Microsoft Windows 2000 and Windows NT

Windows 2000 Professional was the foundation operating system built on the technology of Windows NT, which made Windows XP the dominant operating system it came to be. Microsoft stopped supporting Windows 2000 on July 13, 2010. Unless you must use these operating systems, PCMD recommends upgrading to a more current operating system. In the case of Windows 2000, PCMD recommends Windows 7. Windows NT should be migrated to Windows Server 2008 R2. As time passes, these recommendations will change. PCMD always recommends the current version for compatibility and reliability.

Microsoft Windows 95, Windows 98, and Windows Millennium Computers

If you are running Windows 95, 98, or Millennium operating systems, you should buy a new personal computer running Windows 7, Windows 8, or a Mac. Computers built for these older operating have reached the end of their usable life. They should not be donated but taken to an electronic waste facility.
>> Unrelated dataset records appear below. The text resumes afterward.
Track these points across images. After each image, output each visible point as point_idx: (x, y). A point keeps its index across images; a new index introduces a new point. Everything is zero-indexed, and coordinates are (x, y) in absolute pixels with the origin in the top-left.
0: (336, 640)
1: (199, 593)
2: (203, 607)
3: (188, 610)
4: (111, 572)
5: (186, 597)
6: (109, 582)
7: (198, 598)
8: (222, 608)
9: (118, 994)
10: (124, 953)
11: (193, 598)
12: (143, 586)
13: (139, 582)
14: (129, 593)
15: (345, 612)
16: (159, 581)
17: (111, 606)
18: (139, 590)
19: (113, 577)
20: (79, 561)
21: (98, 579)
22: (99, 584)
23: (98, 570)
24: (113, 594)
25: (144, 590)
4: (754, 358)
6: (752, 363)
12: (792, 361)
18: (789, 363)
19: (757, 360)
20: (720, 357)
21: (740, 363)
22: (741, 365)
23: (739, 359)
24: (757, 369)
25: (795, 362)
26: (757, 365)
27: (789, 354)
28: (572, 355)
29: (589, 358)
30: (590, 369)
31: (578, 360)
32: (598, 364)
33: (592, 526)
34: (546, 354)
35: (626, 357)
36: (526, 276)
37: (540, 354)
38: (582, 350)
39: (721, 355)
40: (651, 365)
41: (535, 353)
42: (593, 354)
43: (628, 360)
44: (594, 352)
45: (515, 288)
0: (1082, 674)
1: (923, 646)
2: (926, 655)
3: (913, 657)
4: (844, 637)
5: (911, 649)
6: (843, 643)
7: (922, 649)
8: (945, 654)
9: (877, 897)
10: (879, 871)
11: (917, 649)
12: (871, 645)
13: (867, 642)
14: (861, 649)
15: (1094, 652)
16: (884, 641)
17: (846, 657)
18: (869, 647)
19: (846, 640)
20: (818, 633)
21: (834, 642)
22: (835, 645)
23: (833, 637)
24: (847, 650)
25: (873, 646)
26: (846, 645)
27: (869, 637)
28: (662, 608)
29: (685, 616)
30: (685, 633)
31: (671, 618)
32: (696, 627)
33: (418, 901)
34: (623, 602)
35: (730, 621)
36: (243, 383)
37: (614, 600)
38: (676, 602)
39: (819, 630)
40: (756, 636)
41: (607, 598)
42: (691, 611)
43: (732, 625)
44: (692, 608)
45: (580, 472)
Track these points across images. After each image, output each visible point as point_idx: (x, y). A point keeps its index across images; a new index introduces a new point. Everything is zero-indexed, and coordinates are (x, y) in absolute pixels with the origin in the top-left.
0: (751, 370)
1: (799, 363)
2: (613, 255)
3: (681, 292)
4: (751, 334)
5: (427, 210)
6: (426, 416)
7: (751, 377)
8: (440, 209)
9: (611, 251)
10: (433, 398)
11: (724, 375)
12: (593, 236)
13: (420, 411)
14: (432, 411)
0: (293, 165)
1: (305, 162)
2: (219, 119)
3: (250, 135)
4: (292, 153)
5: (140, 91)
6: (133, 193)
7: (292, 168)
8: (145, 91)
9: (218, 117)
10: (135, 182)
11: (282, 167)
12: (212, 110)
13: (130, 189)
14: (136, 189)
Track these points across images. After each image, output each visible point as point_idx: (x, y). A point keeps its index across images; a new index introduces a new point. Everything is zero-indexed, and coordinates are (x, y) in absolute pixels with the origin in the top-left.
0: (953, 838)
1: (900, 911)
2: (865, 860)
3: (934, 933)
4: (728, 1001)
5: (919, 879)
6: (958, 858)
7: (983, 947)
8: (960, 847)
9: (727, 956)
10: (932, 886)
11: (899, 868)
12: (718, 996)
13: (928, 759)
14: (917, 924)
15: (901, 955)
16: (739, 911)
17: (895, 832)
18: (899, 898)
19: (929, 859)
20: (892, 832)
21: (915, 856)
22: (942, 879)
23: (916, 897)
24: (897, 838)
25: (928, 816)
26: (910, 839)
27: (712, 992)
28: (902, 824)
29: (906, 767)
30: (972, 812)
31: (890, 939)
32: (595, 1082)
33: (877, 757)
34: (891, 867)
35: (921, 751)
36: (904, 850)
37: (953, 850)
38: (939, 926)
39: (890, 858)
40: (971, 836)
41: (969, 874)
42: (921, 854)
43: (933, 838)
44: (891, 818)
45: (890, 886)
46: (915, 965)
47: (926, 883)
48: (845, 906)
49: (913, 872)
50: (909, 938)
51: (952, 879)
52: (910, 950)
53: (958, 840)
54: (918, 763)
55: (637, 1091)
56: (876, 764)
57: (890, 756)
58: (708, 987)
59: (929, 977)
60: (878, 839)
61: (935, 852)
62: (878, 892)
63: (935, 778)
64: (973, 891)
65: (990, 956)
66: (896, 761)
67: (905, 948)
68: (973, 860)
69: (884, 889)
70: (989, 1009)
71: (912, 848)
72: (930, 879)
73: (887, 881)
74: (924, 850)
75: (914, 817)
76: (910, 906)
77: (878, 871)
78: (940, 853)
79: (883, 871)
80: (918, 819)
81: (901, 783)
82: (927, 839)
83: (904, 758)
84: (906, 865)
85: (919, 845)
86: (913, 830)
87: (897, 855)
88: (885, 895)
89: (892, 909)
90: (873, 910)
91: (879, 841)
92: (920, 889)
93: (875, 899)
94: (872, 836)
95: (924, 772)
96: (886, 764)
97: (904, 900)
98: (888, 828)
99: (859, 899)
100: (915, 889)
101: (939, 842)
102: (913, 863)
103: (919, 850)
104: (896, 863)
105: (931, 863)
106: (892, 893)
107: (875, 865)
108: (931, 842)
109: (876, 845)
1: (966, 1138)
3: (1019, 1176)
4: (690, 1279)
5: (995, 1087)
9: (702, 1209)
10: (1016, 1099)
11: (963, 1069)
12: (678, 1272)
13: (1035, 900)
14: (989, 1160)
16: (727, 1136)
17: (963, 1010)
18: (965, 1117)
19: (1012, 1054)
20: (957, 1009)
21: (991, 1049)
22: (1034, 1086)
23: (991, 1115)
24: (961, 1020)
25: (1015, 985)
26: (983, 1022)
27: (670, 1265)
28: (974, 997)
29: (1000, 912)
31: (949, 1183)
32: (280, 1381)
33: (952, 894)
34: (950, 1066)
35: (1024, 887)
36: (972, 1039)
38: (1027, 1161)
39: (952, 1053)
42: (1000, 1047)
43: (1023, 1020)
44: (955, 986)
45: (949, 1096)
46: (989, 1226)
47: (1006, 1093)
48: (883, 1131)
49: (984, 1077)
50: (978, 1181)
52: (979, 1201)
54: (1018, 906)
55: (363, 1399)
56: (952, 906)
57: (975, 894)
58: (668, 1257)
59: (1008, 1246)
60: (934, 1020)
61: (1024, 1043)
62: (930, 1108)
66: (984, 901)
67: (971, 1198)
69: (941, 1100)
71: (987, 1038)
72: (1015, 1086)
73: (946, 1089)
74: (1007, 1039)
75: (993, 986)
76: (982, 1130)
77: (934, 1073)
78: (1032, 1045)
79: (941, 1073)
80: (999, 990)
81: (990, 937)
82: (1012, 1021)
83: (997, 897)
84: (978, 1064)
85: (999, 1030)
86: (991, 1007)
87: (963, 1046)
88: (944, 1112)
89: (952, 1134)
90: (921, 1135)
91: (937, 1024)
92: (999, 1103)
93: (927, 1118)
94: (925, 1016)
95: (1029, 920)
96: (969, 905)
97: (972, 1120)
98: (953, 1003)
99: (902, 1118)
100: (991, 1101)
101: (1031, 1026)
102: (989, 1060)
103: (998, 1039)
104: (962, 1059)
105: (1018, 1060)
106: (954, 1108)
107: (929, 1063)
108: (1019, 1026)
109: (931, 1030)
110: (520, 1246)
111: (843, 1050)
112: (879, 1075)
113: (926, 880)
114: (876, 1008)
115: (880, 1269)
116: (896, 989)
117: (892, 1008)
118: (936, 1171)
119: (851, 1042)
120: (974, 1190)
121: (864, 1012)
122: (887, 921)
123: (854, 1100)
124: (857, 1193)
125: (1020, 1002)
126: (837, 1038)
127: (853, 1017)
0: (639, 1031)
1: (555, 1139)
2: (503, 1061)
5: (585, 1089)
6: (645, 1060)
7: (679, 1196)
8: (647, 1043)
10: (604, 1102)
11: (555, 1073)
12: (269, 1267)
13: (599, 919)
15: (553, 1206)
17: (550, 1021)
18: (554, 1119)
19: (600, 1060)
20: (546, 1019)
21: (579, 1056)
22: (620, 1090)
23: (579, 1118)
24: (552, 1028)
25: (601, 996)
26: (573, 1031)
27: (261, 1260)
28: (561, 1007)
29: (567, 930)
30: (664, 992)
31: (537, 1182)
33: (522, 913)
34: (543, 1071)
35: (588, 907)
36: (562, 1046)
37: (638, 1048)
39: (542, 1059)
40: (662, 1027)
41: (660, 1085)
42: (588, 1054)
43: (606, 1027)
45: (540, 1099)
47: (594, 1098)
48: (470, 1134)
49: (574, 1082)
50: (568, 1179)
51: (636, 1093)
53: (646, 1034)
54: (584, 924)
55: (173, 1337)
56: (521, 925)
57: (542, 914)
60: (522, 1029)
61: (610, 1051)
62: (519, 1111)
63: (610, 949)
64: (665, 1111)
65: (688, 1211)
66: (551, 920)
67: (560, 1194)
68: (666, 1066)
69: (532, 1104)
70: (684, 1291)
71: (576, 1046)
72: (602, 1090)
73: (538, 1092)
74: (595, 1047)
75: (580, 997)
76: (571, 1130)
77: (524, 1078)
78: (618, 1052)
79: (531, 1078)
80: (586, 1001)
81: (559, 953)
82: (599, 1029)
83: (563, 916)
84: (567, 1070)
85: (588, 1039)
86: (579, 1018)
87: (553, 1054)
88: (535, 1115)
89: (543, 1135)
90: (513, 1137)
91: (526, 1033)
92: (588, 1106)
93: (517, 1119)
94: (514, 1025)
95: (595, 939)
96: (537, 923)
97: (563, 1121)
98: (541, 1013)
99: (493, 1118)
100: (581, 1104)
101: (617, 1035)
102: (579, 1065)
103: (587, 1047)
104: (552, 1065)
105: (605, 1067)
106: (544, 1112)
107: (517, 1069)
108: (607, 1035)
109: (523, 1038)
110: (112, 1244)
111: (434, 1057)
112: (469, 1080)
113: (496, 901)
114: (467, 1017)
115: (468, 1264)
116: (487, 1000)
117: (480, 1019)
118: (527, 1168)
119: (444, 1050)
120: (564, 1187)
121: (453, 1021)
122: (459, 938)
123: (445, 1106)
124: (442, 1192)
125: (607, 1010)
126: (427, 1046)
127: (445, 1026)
PCMD no longer services computers running specific older operating systems because it is not cost-effective for all parties involved. A computer made for Windows 98 should be replaced if at all possible. Also, Microsoft stopped supporting all versions of Windows 98 and Windows Millennium on July 11, 2006.

Windows 3.1 and DOS 6.0

Windows 3.1 retail box.

Hats off to you if you still use these older operating systems. Window 3.1 was such an exciting time for the computer industry. Everything was new and just infatuating for so many people. The downside was the extremely high cost of computers and hardware. Upgrades offered minimal performance improvement for the dollar. Well, those days are long gone, and most likely, this operating system is only being used for nostalgic purposes.

Should you use older operating systems?

If you want the latest security, the answer would be not to use older operating systems. If you regularly purchase new hardware, then again, no, you should use the latest operating system available. The driver's database is much more complete with newer computer operating systems; however, if your hardware is older, an older OS maybe your only choice to keep using it. Suppose you enjoy tinkering and want to keep that old 386 running, then more power to you. Virtual machines have come a long way, allowing older operating systems to run on Windows 10. Even old operating systems like Windows 3.1 that run on DOS are possible on a virtual machine.